Within six months, my basement was a hotbed of aquarium action. I had seven tanks filled with everything from angry cichlids to angel fish to gouramis to guppies. Since it was a time when my parents were getting a divorce and my mom was leaving for another city, the workload of caring for all of those fish kept me preoccupied and distracted. I would go down to our basement, put on the latest Beatles album, and take care of my fish. My weekends were spent cleaning out aquariums, a task that took a lot of time and energy and left no time for wallowing.
Dick and I would go to fish stores to look for new fish and visit other collectors to trade, buy and sell fish. Though my variety was large, my favorites were always the guppies. My hobby had started with them, and I had strong memories of my first live birth of babies. Guppies have a sweetness to them: they don’t fight; they are colorful and happy; and they are easy to breed.
When my father started dating a woman who would become my stepmother, he knew he needed to curry favor with me. And so he did the unimaginable for an orthopedic surgeon who swore such a thing would never happen: He bought me a Honda 50 minibike, in yellow, that was all the rage among my friends. With a full tool kit and a bit of experimenting, I was able to take care of that bike and loved tinkering with it, cleaning it and making sure it was always in perfect shape.
There was an alley and open lot behind my home, and I cherished riding there in the rocks and weeds, shifting the gears and running over potholes and tree limbs, the slight taste of danger giving me an adrenaline rush. My friends and I would illegally ride all over town, on sidewalks, the alleys and the streets. The small motorcycles made us feel mature and powerful and gave us a taste of manhood.

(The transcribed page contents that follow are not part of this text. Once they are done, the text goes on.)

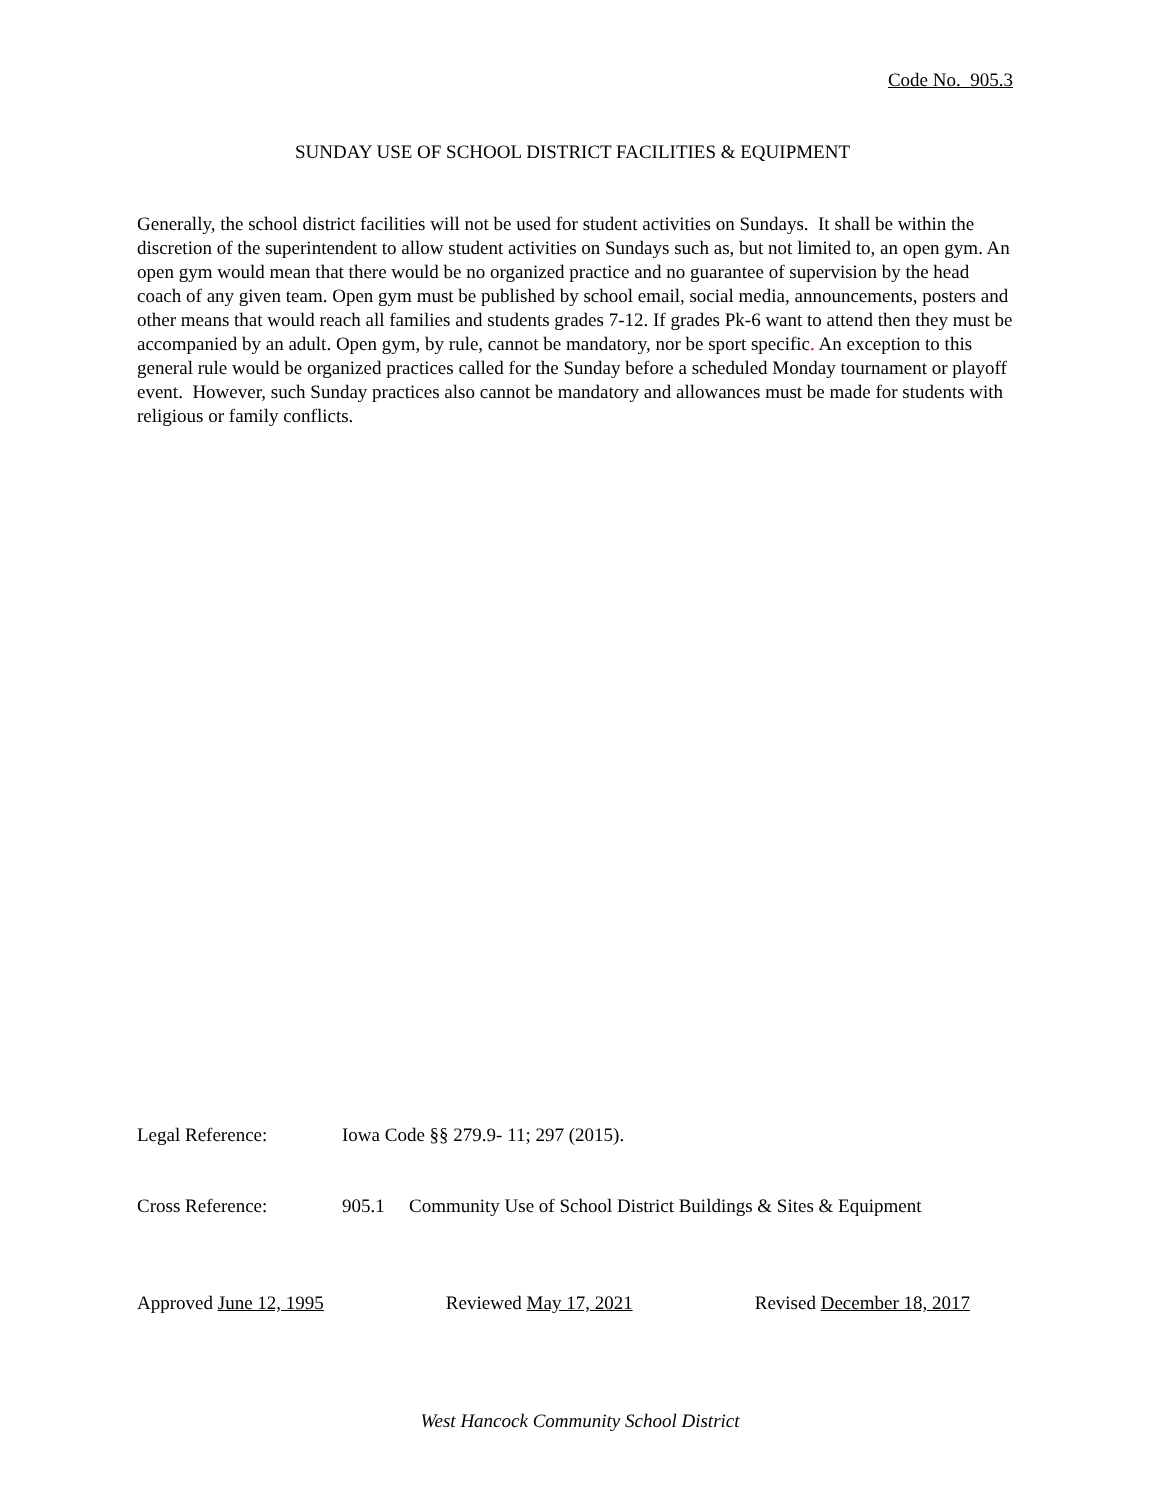Code No. 905.3
SUNDAY USE OF SCHOOL DISTRICT FACILITIES & EQUIPMENT
Generally, the school district facilities will not be used for student activities on Sundays. It shall be within the discretion of the superintendent to allow student activities on Sundays such as, but not limited to, an open gym. An open gym would mean that there would be no organized practice and no guarantee of supervision by the head coach of any given team. Open gym must be published by school email, social media, announcements, posters and other means that would reach all families and students grades 7-12. If grades Pk-6 want to attend then they must be accompanied by an adult. Open gym, by rule, cannot be mandatory, nor be sport specific. An exception to this general rule would be organized practices called for the Sunday before a scheduled Monday tournament or playoff event. However, such Sunday practices also cannot be mandatory and allowances must be made for students with religious or family conflicts.
Legal Reference: Iowa Code §§ 279.9- 11; 297 (2015).
Cross Reference: 905.1 Community Use of School District Buildings & Sites & Equipment
Approved June 12, 1995 Reviewed May 17, 2021 Revised December 18, 2017
West Hancock Community School District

And so now, it is no wonder that my mind drifts back to those heady times, fueled by endless YouTube videos of people creating incredible fish tanks and of men riding the new adult version of the Honda 50, called the Honda Monkey. At night, bored and wondering what is next, I think of having a sweet little fish tank with maybe just a few colorful guppies, and I dream of getting a yellow motorbike that smells of gasoline and rubber tires. I want to experience the thrill of baby guppies and to feel the wind in my face as I race around town. I want to feel the exhilaration of my youth, of time forever, of nothing but possibilities.